Although the estate planning process has many variable steps -- and may be different with each and every estate -- there are a number of common, identifiable stages. First, data must be obtained. Then the existing estate plan must be evaluated for potential impairments. After that, a plan is designed that is approved by the client. After the client reviews the plan, it must be implemented.
This stage includes the execution of any necessary legal documents and transfers for arrangements of property. Last, it is important for individuals to recognize that a periodic review of the plan, particularly at times of major life or tax law changes, is crucial to having an effective estate plan.
The initial stage in creating an estate plan is to gather all relevant facts from the estate owner and to compile them in a systematic manner. It is important for these facts to include full disclosure of all property ownership (both assets and liabilities), including expected gifts and/or inheritances.
Any known problems connected with particular assets, such as the problems surrounding a closely held business interest, should be noted. Detailed information must also be obtained regarding the family structure, the names of all persons in the family who have some connection with the estate owner, and their relationships to the estate owner. Noting the attitudes of family members toward each other can also be helpful to a planner. For example, it is important to understand the attitude of the estate owner toward a spouse and younger generations. Information must be obtained regarding the estate owner's attitudes toward assets, as well as his or her feelings about work, money, risk, philanthropy, and financial security.
Some questions and areas of exploration that will assist the estate planner in discovering the client's personal attitudes are:
- Does the estate owner have strong feelings about charitable giving or particular charitable organizations? Many individuals who have accumulated a substantial estate have special feelings for some of the institutions that have aided them in achieving their goals and arriving at positions of financial, professional, or business prominence.
- What are the estate owner's obligations to a former spouse or to children of a first marriage? In estate planning today, one cannot ignore the subject of divorce. When an estate owner comes to see you with his or her spouse, it is possible that this may not be the first spouse. Also, there might be an elderly parent or a handicapped person in the family for whom the estate owner has some concern.
- Does the estate owner have a legal or moral obligation to support someone or certain persons?
- Has the estate owner made significant gifts during his or her lifetime? If so, this person should be questioned regarding gratuitous transfers that have been made, as well as gifts that the estate owner anticipates making to various persons in the future.
A second initial stage in creating an estate plan should be to obtain information regarding the provisions of the estate owner's current estate plan, if any. Does the client presently have a valid will? Has the client created trusts that may or may not serve his or her needs? These documents and other legal documents should be brought to the interview to assist the planner in evaluating the client's current plan and also in making recommendations for improvement.
In eliciting or reviewing facts in the initial data-gathering interview, prob¬lems that would impede the estate plan should be noted, defined, and explored with the client. As part of the data-gathering process, the estate planner also has a duty to explain to the client various potential options that are available under the current law.
This involves explaining the law to the client and making certain the individual understands completely. The plan is the client's plan, as is the ultimate decision regarding the arrangement of assets and transfers to beneficiaries.

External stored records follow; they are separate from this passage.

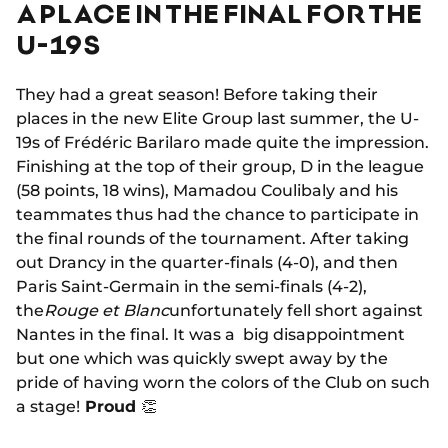
A PLACE IN THE FINAL FOR THE
U-19S
They had a great season! Before taking their
places in the new Elite Group last summer, the U-
19s of Frédéric Barilaro made quite the impression.
Finishing at the top of their group, D in the league
(58 points, 18 wins), Mamadou Coulibaly and his
teammates thus had the chance to participate in
the final rounds of the tournament. After taking
out Drancy in the quarter-finals (4-0), and then
Paris Saint-Germain in the semi-finals (4-2),
the
Rouge et Blanc
unfortunately fell short against
Nantes in the final. It was a big disappointment
but one which was quickly swept away by the
pride of having worn the colors of the Club on such
a stage!
Proud
👏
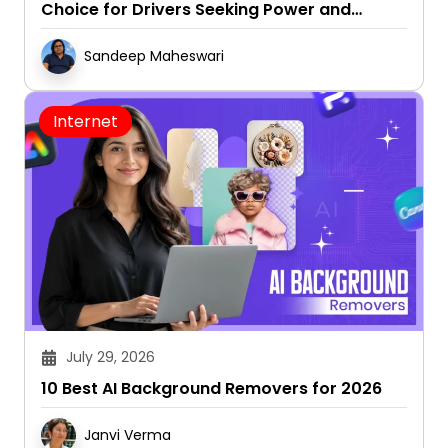
Sandeep Maheswari
Internet
July 29, 2026
10 Best AI Background Removers for 2026
Janvi Verma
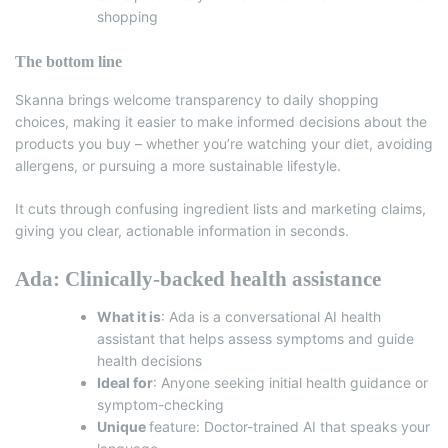
shopping
The bottom line
Skanna brings welcome transparency to daily shopping
choices, making it easier to make informed decisions about the
products you buy – whether you’re watching your diet, avoiding
allergens, or pursuing a more sustainable lifestyle.
It cuts through confusing ingredient lists and marketing claims,
giving you clear, actionable information in seconds.
Ada: Clinically-backed health assistance
What it is
:
Ada
is a conversational AI health
assistant that helps assess symptoms and guide
health decisions
Ideal for
: Anyone seeking initial health guidance or
symptom-checking
Unique
feature: Doctor-trained AI that speaks your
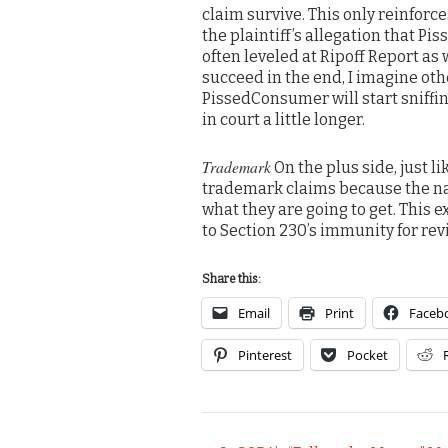
claim survive. This only reinforc
the plaintiff’s allegation that P
often leveled at Ripoff Report as 
succeed in the end, I imagine oth
PissedConsumer will start sniffin
in court a little longer.
Trademark
On the plus side, just l
trademark claims because the n
what they are going to get. This
to Section 230’s immunity for rev
Share this:
Email
Print
Faceb
Pinterest
Pocket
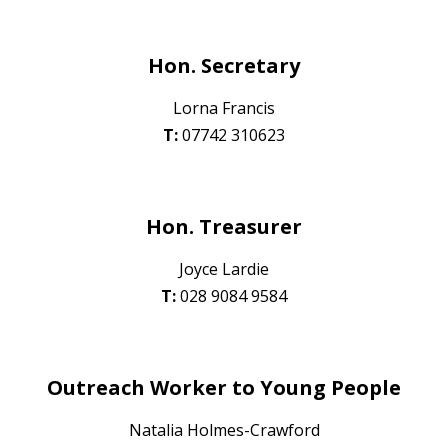
Hon. Secretary
Lorna Francis
T:
07742 310623
Hon. Treasurer
Joyce Lardie
T:
028 90
84 9584
Outreach Worker to Young People
Natalia Holmes-Crawford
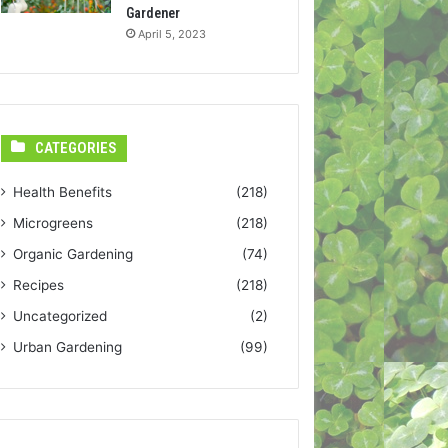
Gardener
April 5, 2023
CATEGORIES
Health Benefits
(218)
Microgreens
(218)
Organic Gardening
(74)
Recipes
(218)
Uncategorized
(2)
Urban Gardening
(99)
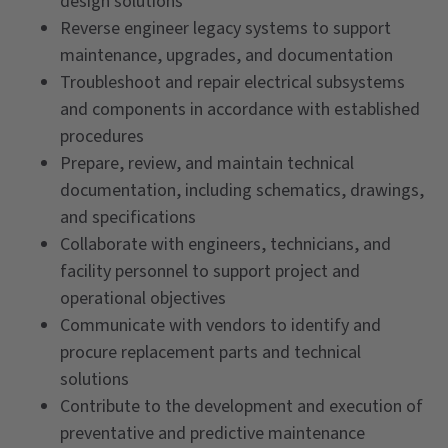
design solutions
Reverse engineer legacy systems to support
maintenance, upgrades, and documentation
Troubleshoot and repair electrical subsystems
and components in accordance with established
procedures
Prepare, review, and maintain technical
documentation, including schematics, drawings,
and specifications
Collaborate with engineers, technicians, and
facility personnel to support project and
operational objectives
Communicate with vendors to identify and
procure replacement parts and technical
solutions
Contribute to the development and execution of
preventative and predictive maintenance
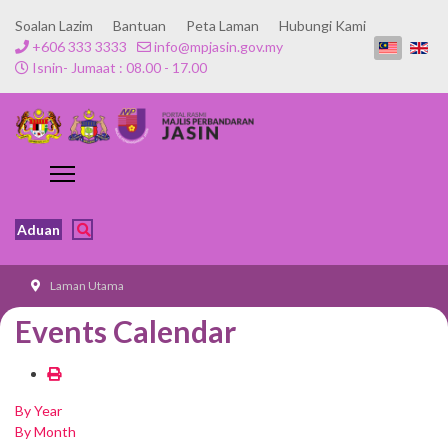
Soalan Lazim
Bantuan
Peta Laman
Hubungi Kami
+606 333 3333
info@mpjasin.gov.my
Isnin- Jumaat : 08.00 - 17.00
Aduan
Laman Utama
Events Calendar
By Year
By Month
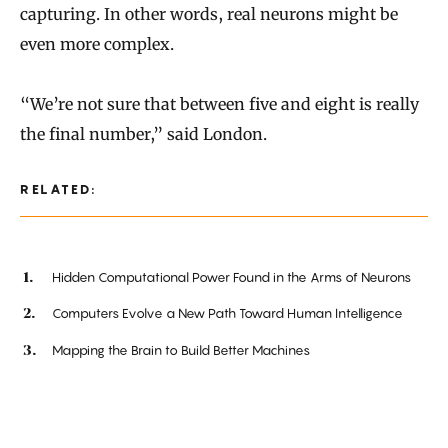
capturing. In other words, real neurons might be
even more complex.
“We’re not sure that between five and eight is really
the final number,” said London.
RELATED:
Hidden Computational Power Found in the Arms of Neurons
Computers Evolve a New Path Toward Human Intelligence
Mapping the Brain to Build Better Machines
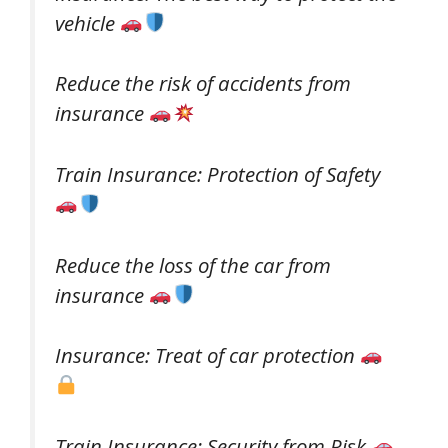
vehicle
Reduce the risk of accidents from
insurance
Train Insurance: Protection of Safety
Reduce the loss of the car from
insurance
Insurance: Treat of car protection
Train Insurance: Security from Risk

The client's responses to these options can provide significant guidance to the estate planner in determining the type of plan that is most suitable for meeting the client's needs and objectives.
Many clients are intimidated by professionals. Clients may be unfamiliar with the professional's language or terminology and may be hesitant or not quite know how to ask questions that would help them understand and feel comfortable with the estate plan.
It is very important to make certain that clients know what they are doing and why. This can be accomplished by giving the client an analysis of problem areas the planner has identified, as well as areas where there may be a choice among alternative solutions. The analysis is helpful to the client only if it is explained in understandable terms.
It is imperative that planners emphasize the importance of providing accurate and comprehensive information. Such information forms the foundation upon which an appropriate and workable estate plan is built.